На левый берег Яика переправлялись на плотах и нанятых хемодских лодиях. Первой вперед помчалась дозорная сотня Корнея выбирать и готовить полуденную и ночную стоянки. Чтобы сильно не растягиваться войско двигалось четырьмя колоннами, возле каждой из повозок шествовал десяток пешцев, чьи щиты, доспехи и палатки ехали на повозке. На колесницах спали по три ночных караульных, рядом вышагивали сами колесничие, весьма недовольные своей пешей участью. Конники и катафракты, погарцевав первое время перед пешцами, тоже сошли с коней и шли рядом – путь предстоял долгий и изматывающий, важно было сохранить лошадиную свежесть. Хуже всего обстояло с Колесными пращницами, особенно когда дорога проходила по песку, тогда на помощь четверке упряжных лошадей приходила специально прикрепленная ватага пешцев, толкая застревающие пращницы.
Рыбья Кровь и сам нередко спешивался – так сподручней было разговаривать с воеводами и чтобы лишний раз не смущать придирчивым взглядом ратников, еще не втянувшихся в походное движение. Иногда и вовсе отъезжал далеко в сторону полюбоваться на пеструю цветущую степь. Как жаль, что через какой-то месяц все вокруг превратиться в выжженную равнину с редкими пучками сухой травы.
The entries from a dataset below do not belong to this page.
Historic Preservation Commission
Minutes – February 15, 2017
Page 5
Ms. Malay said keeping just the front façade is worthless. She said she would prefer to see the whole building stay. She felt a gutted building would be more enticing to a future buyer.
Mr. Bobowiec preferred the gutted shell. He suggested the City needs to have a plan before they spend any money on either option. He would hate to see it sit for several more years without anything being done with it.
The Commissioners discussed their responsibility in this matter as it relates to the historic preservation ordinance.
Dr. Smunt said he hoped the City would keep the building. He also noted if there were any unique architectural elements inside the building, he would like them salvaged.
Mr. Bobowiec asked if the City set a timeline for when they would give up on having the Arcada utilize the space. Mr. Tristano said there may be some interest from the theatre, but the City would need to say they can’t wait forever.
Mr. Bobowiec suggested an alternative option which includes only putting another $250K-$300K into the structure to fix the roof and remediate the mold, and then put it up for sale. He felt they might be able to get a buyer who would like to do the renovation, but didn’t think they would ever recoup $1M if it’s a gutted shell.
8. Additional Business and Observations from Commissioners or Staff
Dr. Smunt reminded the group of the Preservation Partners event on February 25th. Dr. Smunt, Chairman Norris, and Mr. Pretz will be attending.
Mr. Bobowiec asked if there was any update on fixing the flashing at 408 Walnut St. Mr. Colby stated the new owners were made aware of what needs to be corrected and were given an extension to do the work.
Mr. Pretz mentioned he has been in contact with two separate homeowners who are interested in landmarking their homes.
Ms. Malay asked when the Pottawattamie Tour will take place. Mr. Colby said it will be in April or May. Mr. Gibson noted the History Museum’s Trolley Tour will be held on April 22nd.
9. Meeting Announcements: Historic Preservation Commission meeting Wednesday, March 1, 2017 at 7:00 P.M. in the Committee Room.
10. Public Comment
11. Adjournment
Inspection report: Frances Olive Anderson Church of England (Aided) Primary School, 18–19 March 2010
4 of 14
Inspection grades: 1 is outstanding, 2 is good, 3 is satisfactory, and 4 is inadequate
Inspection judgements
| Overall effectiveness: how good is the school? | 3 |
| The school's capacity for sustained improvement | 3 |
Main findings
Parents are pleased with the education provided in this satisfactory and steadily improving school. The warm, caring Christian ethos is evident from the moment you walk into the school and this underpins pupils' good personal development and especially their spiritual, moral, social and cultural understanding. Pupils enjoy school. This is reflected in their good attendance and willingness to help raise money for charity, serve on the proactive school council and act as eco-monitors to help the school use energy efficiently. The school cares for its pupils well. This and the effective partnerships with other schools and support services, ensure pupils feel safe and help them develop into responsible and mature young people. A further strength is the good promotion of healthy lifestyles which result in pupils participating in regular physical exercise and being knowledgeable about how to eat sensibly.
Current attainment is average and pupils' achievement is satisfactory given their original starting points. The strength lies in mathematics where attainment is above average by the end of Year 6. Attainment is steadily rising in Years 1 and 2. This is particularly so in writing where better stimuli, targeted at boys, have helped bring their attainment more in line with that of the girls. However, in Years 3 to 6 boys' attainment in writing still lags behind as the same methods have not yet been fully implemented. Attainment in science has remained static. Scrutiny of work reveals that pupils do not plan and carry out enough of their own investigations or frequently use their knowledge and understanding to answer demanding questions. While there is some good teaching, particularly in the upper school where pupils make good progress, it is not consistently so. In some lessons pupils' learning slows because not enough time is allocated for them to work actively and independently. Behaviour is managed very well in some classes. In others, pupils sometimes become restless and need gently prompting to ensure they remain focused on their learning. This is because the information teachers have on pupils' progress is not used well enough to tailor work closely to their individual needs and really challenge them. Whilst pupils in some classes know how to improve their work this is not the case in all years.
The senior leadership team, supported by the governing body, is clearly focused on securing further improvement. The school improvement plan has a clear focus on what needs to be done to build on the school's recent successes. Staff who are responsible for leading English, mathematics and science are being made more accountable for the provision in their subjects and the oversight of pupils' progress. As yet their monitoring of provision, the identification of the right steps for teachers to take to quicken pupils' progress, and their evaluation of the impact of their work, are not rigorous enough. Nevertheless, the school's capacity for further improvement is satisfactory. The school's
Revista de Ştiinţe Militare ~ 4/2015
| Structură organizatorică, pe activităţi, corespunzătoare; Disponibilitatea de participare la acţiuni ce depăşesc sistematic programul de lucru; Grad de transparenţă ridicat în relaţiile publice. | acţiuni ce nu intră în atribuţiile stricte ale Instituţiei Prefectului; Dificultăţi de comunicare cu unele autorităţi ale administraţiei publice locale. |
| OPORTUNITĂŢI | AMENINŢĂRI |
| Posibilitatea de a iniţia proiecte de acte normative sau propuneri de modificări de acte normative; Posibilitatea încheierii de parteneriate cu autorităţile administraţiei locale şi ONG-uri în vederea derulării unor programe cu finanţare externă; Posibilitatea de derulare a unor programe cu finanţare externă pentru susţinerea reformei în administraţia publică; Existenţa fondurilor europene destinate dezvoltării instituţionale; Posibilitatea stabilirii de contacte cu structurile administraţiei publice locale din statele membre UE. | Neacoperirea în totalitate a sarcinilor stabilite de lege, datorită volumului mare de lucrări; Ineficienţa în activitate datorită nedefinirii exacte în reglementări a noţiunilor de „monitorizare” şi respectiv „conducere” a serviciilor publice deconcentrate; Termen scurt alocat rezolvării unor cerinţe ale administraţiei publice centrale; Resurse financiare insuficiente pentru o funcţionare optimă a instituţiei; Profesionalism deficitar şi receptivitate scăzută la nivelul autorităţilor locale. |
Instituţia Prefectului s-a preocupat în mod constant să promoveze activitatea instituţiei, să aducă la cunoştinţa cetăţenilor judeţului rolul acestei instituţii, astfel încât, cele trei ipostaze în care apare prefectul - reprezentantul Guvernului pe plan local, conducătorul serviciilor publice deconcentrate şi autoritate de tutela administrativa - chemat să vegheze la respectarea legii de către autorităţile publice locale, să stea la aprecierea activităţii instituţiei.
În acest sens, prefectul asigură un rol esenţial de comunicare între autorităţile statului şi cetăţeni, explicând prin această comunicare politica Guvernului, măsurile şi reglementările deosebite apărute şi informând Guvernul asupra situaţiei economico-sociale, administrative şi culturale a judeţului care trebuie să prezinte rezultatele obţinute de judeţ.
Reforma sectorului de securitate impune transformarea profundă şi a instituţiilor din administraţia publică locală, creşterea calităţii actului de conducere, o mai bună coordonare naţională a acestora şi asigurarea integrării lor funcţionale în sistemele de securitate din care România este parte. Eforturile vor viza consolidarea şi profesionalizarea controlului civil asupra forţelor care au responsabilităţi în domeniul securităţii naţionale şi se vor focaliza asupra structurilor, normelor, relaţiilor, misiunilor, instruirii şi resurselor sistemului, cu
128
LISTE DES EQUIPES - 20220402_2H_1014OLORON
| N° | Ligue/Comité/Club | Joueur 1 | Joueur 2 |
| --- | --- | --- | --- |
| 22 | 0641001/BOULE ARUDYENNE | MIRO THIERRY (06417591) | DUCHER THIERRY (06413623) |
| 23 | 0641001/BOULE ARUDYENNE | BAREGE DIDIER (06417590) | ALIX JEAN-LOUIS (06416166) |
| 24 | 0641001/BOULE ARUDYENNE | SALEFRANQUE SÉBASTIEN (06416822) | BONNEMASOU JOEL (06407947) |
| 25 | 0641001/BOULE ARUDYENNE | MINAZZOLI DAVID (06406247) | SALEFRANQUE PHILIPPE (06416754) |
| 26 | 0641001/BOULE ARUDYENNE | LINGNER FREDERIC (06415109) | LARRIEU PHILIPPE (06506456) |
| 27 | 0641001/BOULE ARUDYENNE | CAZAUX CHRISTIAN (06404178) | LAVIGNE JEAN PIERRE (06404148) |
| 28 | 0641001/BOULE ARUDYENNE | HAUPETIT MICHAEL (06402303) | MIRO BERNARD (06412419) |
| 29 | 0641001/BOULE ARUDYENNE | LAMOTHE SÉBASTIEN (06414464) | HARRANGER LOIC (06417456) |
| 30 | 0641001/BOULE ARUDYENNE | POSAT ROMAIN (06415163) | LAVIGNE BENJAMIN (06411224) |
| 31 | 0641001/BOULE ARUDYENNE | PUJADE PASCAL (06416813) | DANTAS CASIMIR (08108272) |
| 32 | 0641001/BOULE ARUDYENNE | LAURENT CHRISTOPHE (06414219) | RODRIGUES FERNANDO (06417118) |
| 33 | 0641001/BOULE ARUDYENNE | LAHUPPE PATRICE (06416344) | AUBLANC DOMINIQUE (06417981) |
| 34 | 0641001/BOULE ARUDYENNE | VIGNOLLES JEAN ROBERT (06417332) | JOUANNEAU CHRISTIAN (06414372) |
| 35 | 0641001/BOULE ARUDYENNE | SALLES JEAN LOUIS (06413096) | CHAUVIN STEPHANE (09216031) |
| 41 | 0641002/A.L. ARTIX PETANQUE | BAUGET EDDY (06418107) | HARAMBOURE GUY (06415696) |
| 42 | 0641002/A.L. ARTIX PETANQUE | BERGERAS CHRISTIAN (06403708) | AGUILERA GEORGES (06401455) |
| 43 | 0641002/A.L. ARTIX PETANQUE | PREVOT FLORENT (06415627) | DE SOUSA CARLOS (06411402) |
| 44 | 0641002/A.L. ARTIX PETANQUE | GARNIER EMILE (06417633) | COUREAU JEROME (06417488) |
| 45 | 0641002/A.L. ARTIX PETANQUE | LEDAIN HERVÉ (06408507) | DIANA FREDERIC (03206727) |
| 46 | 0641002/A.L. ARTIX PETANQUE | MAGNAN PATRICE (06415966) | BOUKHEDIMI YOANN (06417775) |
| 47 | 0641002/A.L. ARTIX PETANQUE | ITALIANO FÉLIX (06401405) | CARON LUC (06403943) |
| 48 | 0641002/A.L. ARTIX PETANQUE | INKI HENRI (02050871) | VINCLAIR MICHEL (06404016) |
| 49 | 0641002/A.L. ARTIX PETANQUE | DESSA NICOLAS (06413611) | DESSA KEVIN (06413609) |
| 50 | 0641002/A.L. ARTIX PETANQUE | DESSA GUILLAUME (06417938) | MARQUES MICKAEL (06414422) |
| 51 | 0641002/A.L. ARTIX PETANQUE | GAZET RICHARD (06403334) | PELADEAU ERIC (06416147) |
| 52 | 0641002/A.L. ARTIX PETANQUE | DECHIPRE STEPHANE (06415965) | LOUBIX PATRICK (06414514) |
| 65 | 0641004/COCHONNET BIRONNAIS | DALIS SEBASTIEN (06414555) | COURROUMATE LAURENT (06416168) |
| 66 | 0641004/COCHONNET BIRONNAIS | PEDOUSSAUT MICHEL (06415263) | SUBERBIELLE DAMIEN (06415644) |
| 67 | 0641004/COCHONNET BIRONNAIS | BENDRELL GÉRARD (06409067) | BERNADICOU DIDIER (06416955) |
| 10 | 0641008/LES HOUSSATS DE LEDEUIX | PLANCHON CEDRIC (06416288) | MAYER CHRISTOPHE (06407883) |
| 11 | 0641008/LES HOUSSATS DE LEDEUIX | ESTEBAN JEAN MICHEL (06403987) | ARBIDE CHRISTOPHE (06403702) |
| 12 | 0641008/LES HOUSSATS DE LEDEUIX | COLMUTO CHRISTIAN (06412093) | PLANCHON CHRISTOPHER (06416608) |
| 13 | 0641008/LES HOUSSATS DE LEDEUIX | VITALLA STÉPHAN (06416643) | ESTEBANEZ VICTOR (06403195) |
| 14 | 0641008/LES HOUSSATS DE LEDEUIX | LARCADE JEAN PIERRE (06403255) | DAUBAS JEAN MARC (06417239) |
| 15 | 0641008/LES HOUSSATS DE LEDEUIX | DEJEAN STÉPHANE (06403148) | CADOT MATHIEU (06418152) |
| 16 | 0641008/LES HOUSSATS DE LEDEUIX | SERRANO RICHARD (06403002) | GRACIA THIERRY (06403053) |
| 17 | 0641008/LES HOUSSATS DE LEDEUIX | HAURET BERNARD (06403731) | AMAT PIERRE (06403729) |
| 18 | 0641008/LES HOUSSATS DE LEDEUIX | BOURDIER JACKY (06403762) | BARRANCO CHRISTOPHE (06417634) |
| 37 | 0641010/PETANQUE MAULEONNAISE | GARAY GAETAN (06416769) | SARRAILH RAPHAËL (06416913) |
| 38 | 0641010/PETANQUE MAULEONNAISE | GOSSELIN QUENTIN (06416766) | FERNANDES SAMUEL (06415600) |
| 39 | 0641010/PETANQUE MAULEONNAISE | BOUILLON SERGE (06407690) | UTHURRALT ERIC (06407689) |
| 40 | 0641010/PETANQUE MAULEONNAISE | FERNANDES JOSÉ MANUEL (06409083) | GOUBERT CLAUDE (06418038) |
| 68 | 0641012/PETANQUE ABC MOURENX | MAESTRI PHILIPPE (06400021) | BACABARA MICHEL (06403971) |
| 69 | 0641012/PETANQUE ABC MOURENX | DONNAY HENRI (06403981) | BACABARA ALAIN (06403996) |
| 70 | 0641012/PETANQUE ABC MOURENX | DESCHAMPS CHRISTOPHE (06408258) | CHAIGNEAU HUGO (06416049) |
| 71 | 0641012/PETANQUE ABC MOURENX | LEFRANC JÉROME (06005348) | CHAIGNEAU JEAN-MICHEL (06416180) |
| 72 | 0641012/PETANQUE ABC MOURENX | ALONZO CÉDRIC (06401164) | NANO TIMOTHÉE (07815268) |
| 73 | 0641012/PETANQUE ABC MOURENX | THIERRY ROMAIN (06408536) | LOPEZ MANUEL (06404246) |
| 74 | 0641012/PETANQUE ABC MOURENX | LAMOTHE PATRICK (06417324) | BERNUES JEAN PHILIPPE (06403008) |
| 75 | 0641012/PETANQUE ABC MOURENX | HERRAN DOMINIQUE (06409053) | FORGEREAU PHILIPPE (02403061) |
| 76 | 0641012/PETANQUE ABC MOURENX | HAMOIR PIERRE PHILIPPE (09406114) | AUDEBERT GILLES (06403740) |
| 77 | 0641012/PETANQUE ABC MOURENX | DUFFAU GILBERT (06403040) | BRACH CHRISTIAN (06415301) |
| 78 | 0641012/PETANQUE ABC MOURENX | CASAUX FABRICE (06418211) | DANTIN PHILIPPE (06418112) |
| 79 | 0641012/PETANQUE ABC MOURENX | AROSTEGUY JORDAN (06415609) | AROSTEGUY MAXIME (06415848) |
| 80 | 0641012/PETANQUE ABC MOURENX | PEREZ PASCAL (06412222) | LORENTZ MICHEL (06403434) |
Но по крайней мере ближайший месяц о фураже заботиться почти не приходилось.
К вечеру на ночном привале сотский замыкающей хоругви сообщил князю:
– За нами от Дарполя движутся две ребячьи сотни.
Это было их явным самовольством и нарушением каганского запрета.
– Пошли им сказать, что не получат ни бурдюка воды, ни фунта сухарей.
Утром сотский доложил, что малолетки на войсковые припасы не претентуют:
– Сказали, что сами дойдут.
Сами так сами, князь решил особо не строжничать.
На второй день вышли к морскому берегу и дальше двигались уже вдоль него, лишь спрямляя извилистую береговую линию. Почти все стоянки оказывались у развалин караван-сараев, что указывали на кипевшую некогда здесь большую дорожную жизнь. Дозорные Корнея заранее выбрасывали оттуда все, что напоминало о недавней чуме, и после ночевки возле каждого караван-сарая оставалось по ватаге ратников с лошадьми для Ямской гоньбы и возведения земляных укреплений сторожевой вежи.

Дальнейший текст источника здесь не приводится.